Jadwal Operasi Keselamatan Jaya 2026 Polda Metro Jaya & Sasaran
Senin, 02 Januari 2026 CMC PKSS Menginformasikan:
Polda Metro Jaya kembali menggelar Operasi Keselamatan Jaya 2026. Simak jadwalnya beserta sasaran atau target operasi.
Menjelang bulan suci Ramadhan, operasi lalu lintas kembali digelar. Operasi yang dilakukan Polda Metro Jaya bertajuk “Operasi Keselamatan Jaya 2026”.
Operasi Keselamatan Jaya 2026 dimulai pada 2 Febuari 2026. Operasi bertujuan meningkatkan kesadaran dan kepatuhan masyarakat dalam berlalu lintas. Operasi ini juga dimaksudkan untuk menurunkan angka pelanggaran, kecelakaan, dan fatalitas korban.
Hal ini disampaikan secara langsung oleh Wakapolda Metro Jaya, Brigjen Pol Dekananto Eko Purwono, di Jakarta, Senin (2/2/2026), saat memimpin Apel Operasi Keselamatan Jaya 2026 di Lapangan Presisi Ditlantas Polda Metro Jaya.
Pelaksanaan Operasi Keselamatan Jaya 2026 juga dalam upaya mengatasi potensi tingginya pelanggaran dan kecelakaan dan kecelakaan menjelang bulan Ramadhan.
Hal itu karena saat mendekati bulan suci, mobilitas masyarakat cenderung meningkat dan berdampak langsung terhadap kepadatan lalu lintas.
Operasi Keselamatan Jaya 2026 Polda Metro Jaya dijadwalkan berlangsung selama 14 hari. Periode ini terhitung dari tanggal 2 Februari 2026.
Artinya, operasi baru akan berakhir pada 15 Februari 2026. Masyarakat di seluruh wilayah hukum Polda Metro Jaya diimbau untuk senantiasa mematuhi peraturan lalu lintas dan melengkapi perlengkapan berkendara.
Operasi Keselamatan Jaya 2026 Polda Metro Jaya akan menyasar beberapa pengendara yang melakukan beberapa pelanggaran. Setidaknya terdapat 9 target operasi kali ini.
Berikut ini daftar target operasi atau sasaran Operasi Keselamatan Jaya 2026:
- Pengendara kendaraan bermotor (ranmor) yang melawan arus (Pasal 287 ayat 1 UU LLAJ).
- Pengendara ranmor yang masih dibawah umur (tidak memiliki SIM) (Pasal 281 juncto 77 ayat 1 UU LLAJ).

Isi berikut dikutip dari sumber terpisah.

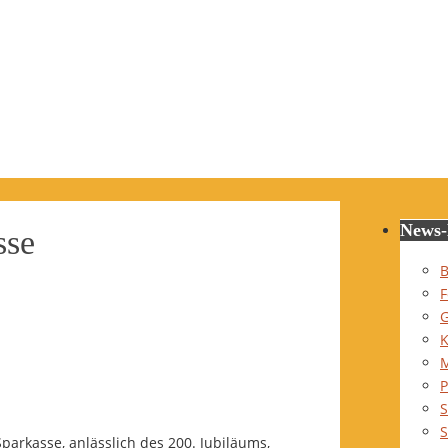
News-
sse
B
F
G
K
P
S
S
arkasse, anlässlich des 200. Jubiläums,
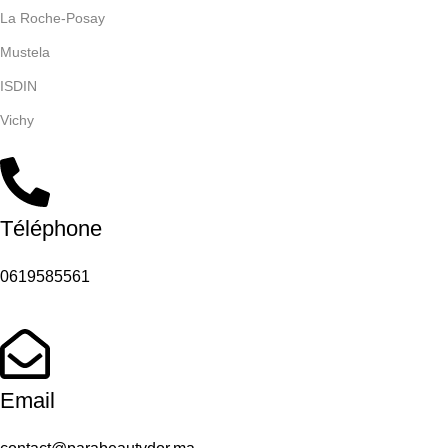
La Roche-Posay
Mustela
ISDIN
Vichy
Téléphone
0619585561
Email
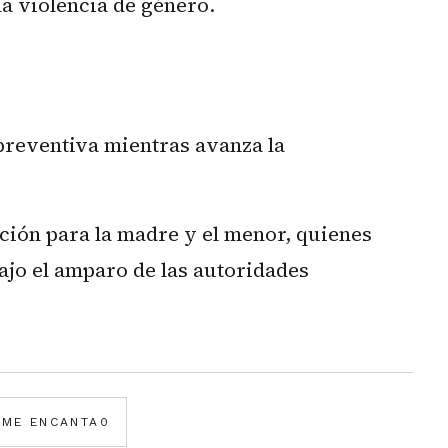
la violencia de género.
 preventiva mientras avanza la
cción para la madre y el menor, quienes
ajo el amparo de las autoridades
️
ME ENCANTA
0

- Pengendara ranmor yang melebihi batas kecepatan (Pasal 287 ayat 5 juncto Pasal 106 ayat 4 UU LLAJ).
- Pengendara ranmor yang menggunakan HP saat berkendara (Pasal 283 UU LLAJ).
- Pengendara ranmor dalam pengaruh alkohol (Pasal 311 UU LLAJ).
- Pengendara ranmor yang tidak menggunakan sabuk pengaman (Pasal 289 UU LLAJ).
- Tanda Nomor Kendaraan Bermotor (TNKB) yang tidak sesuai dengan ketentuannya (Pasal 280 UU LLAJ).
- Pengendara sepeda motor yang tidak menggunakan helm SNI (Pasal 291 ayat 1 UU LLAJ).
- Knalpot brong/bising (Pasal. 285 ayat 1 UU LLAJ).
Para pengendara diimbau untuk senantiasa mematuhi aturan lalu lintas dan melengkapi perlengkapan berkendara. Pasalnya, pada operasi kali ini berlaku juga tilang elektronik (ETLE).
Demikian kami informasikan, terima kasih.